Last year, the Whigs, an Athens, Ga.-based trio, signed with ATO Records, and since that time, the guys have spent much of their time on the road. They’re building an audience the old-fashioned way, one gig at a time.

The Whigs don’t seem to be sweating this marathon, though. Earlier this month, the day before they were set to hit the road again, guitarist and vocalist Parker Gispert and drummer Julian Dorio were laid-back, but their excitement grew when they began talking about the album they just recorded in L.A.

“Mission Control,” due early next year, was recorded at Sunset Sound and the Sound Factory, places where classic tracks from the Rolling Stones, Led Zeppelin and the Doors were first captured on tape.

“We were able to make a record that’s more like what we sound like live,” Gispert says. “… It’s real rock and real straight ahead.”

ATO’s Jonathan Eshak, the label’s A&R man, who was instrumental in bringing the band to the label, says, “We couldn’t be more excited about it.
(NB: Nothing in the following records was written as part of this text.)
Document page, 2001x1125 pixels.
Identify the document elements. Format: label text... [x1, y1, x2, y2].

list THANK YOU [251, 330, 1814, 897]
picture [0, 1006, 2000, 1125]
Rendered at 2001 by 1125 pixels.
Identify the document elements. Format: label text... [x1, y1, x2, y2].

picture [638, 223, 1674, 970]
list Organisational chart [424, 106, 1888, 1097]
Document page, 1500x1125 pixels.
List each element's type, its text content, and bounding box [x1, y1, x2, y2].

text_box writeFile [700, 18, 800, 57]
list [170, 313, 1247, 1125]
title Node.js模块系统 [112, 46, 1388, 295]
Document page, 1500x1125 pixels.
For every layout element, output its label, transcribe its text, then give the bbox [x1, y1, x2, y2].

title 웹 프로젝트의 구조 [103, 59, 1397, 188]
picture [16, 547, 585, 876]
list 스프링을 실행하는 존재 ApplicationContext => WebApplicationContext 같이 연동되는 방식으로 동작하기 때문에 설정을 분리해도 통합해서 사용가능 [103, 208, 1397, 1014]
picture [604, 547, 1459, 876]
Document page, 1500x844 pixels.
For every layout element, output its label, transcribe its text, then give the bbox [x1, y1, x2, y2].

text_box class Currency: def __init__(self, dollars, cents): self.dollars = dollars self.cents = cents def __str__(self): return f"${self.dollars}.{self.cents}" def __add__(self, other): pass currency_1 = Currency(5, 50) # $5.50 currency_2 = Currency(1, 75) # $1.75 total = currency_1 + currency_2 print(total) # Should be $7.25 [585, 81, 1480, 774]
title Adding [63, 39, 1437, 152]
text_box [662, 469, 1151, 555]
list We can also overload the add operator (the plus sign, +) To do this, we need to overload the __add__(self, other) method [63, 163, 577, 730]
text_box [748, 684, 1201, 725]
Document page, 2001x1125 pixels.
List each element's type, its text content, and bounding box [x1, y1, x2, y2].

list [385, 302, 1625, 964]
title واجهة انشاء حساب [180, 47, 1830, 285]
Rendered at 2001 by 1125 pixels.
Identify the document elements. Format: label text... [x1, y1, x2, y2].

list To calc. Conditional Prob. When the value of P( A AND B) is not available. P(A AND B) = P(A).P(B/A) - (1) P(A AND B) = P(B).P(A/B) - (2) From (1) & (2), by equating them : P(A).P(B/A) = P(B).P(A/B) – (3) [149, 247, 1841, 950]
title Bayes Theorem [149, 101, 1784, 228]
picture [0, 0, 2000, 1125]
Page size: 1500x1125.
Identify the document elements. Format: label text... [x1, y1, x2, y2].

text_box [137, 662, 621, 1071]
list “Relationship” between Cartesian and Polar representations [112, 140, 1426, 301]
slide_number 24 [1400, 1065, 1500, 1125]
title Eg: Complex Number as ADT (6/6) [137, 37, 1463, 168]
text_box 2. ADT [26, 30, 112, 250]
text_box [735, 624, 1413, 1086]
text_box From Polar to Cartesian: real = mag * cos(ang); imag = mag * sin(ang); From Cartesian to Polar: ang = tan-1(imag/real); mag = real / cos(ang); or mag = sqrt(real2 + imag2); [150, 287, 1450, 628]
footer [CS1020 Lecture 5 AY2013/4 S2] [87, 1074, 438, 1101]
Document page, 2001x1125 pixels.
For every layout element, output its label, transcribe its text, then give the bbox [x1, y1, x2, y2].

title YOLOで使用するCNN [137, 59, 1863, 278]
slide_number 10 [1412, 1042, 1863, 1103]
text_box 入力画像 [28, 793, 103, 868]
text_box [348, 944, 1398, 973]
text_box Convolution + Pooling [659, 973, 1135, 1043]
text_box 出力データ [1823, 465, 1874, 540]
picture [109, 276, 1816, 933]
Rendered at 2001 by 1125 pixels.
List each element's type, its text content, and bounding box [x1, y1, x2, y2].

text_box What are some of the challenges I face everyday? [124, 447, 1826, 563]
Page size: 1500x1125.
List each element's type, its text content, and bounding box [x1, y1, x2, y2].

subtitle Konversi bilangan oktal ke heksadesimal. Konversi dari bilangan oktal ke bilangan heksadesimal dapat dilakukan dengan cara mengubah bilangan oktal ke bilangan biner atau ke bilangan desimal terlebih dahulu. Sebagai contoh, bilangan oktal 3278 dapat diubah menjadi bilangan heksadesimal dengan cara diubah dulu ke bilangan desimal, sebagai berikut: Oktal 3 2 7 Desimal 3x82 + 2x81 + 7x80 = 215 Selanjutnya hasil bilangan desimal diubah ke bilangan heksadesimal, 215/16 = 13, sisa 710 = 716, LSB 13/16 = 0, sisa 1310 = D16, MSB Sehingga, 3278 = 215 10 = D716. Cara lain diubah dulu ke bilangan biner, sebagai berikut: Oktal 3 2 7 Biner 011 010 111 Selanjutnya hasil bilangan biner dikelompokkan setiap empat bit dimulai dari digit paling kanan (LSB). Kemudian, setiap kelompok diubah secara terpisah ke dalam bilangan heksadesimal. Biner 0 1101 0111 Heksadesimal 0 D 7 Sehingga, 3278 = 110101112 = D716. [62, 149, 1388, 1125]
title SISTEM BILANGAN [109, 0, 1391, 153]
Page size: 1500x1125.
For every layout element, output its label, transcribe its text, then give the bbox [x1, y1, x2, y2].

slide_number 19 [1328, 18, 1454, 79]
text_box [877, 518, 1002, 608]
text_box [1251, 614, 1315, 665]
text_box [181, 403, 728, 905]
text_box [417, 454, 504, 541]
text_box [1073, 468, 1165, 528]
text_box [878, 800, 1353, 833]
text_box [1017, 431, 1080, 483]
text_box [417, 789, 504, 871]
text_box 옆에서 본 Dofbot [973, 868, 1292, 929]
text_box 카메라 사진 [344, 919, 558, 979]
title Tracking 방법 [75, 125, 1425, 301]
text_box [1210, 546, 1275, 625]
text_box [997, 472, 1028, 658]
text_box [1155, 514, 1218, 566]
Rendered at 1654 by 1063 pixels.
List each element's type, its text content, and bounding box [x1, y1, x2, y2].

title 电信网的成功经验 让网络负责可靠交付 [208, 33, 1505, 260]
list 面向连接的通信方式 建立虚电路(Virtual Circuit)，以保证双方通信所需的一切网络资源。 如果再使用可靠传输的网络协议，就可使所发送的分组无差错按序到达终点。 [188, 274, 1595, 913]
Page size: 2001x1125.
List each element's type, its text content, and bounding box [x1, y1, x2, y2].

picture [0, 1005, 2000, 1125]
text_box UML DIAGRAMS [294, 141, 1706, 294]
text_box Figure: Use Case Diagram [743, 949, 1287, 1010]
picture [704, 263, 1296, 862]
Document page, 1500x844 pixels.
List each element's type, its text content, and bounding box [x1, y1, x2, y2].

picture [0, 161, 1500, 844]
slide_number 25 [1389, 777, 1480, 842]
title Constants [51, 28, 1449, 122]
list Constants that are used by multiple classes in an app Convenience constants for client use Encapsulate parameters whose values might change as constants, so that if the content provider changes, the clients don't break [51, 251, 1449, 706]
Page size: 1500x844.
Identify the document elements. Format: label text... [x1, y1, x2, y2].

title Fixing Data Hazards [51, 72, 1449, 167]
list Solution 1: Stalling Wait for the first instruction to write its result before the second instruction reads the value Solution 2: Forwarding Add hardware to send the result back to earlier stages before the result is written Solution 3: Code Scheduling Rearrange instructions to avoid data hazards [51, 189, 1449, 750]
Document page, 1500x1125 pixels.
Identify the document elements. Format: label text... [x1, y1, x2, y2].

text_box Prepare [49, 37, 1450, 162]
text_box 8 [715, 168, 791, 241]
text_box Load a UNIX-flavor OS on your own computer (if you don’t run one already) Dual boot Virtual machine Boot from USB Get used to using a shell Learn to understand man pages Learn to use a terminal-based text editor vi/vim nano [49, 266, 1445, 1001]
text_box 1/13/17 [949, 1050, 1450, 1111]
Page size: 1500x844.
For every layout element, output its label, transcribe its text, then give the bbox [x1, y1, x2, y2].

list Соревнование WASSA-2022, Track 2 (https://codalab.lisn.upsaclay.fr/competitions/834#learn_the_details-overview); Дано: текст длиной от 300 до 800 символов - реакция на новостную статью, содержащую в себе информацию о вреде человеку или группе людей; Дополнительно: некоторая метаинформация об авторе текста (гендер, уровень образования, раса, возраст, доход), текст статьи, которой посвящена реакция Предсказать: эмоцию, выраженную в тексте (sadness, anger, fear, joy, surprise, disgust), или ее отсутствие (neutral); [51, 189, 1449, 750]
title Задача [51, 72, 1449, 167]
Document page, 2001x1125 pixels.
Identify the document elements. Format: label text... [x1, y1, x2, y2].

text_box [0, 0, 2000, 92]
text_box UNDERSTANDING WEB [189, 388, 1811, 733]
It’s a rock record, and it’s a lot of fun. It’s very loud.”

After the Whigs hooked up with ATO, the band’s self-released 2005 debut, “Give ‘Em All a Big Fat Lip,” was re-released nationally in September 2006. Before year’s end, the band lost original bassist Hank Sullivant, who left to record on his own under the name Kuroma and with the band MGMT.

“They’ve had a rotating cast of bass players, which has been slightly difficult for them, but it hasn’t slowed them down,” ATO’s Eshak says.

With fill-in bassist Sam Gunn on board, the band continued with a barrage of touring that only let up in May, with a couple more dates in June, including the Bonnaroo Music Festival.

Come July, the band was in L.A. recording “Mission Control,” with Adam Saunders of Athens band the Pendletons playing bass. Since finishing the album, they’ve recruited a new bass player, Tim Deaux.

Dorio and Gispert say that they enjoyed L.A. a lot more than they expected to, but they didn’t really have a lot of free time.

“We didn’t have tons of time to do anything,” Gispert says. “But then, when you start thinking about what you would do, anywhere that I could think to go, I’d probably just rather go to the really awesome recording studio that we’re allowed to be in right now.”

Like all good music geeks, they did find time for one thing: the massive record store Amoeba Music.

“We had literally 100 CDs each, just buying and buying and buying,” Dorio says. “Their used-CD section is 10 times the size of most other stores’.”

On Jan. 22, the Whigs’ “Mission Control” will enter the fray at Amoeba and everywhere, and the musical marathon begins again.

“We’re not looking to come out of the gate and chart on the Top 200,” Eshak says. “We work with career artists who are touring artists. We’re very much invested in that.”